▶ _Problem statement_
Report how many lines contain the word "none" in the listing that follows. Give nothing besides the number.

Material provided Block Start

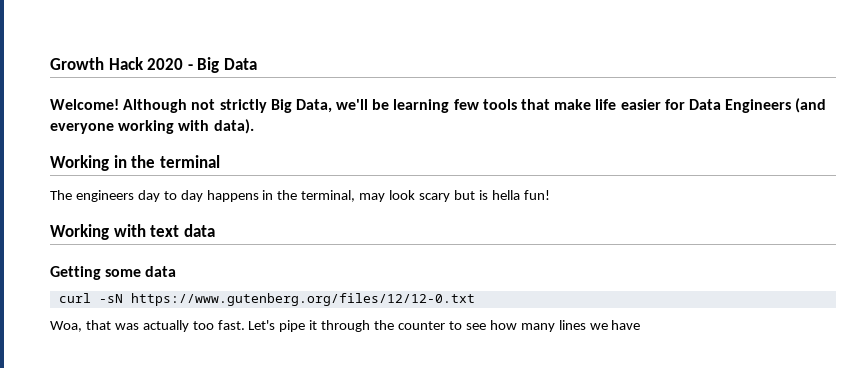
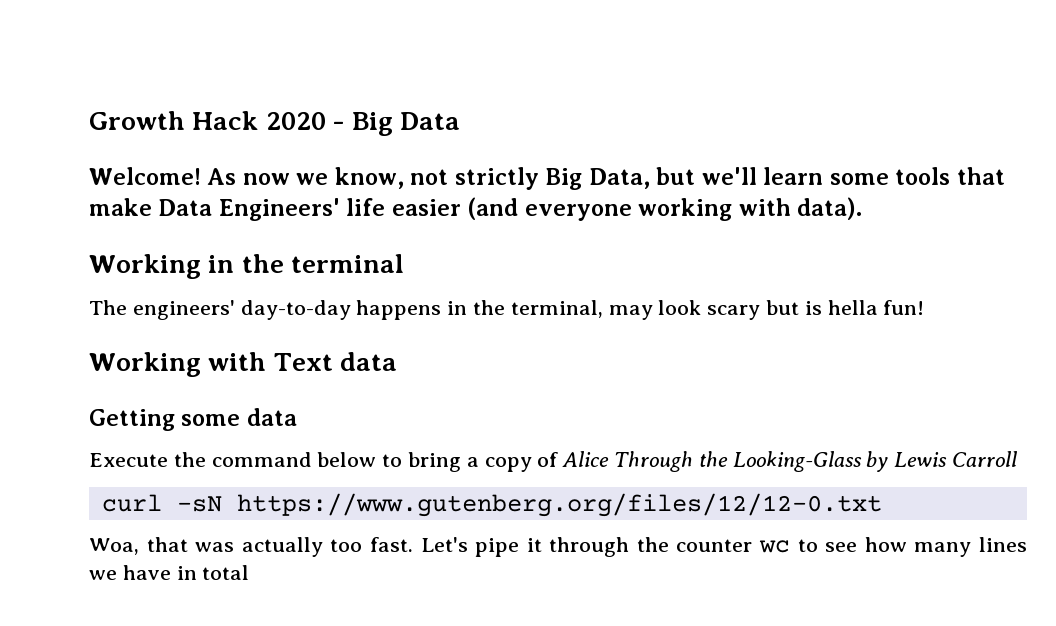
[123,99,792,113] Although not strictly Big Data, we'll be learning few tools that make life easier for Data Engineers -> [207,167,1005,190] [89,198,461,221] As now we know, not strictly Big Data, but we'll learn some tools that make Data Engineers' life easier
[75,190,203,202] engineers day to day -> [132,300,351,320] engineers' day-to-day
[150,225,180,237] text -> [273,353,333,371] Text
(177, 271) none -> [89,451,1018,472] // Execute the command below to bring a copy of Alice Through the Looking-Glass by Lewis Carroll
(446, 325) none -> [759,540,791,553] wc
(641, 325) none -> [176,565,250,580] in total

Material provided Block End

▶ _Exercise answer_
3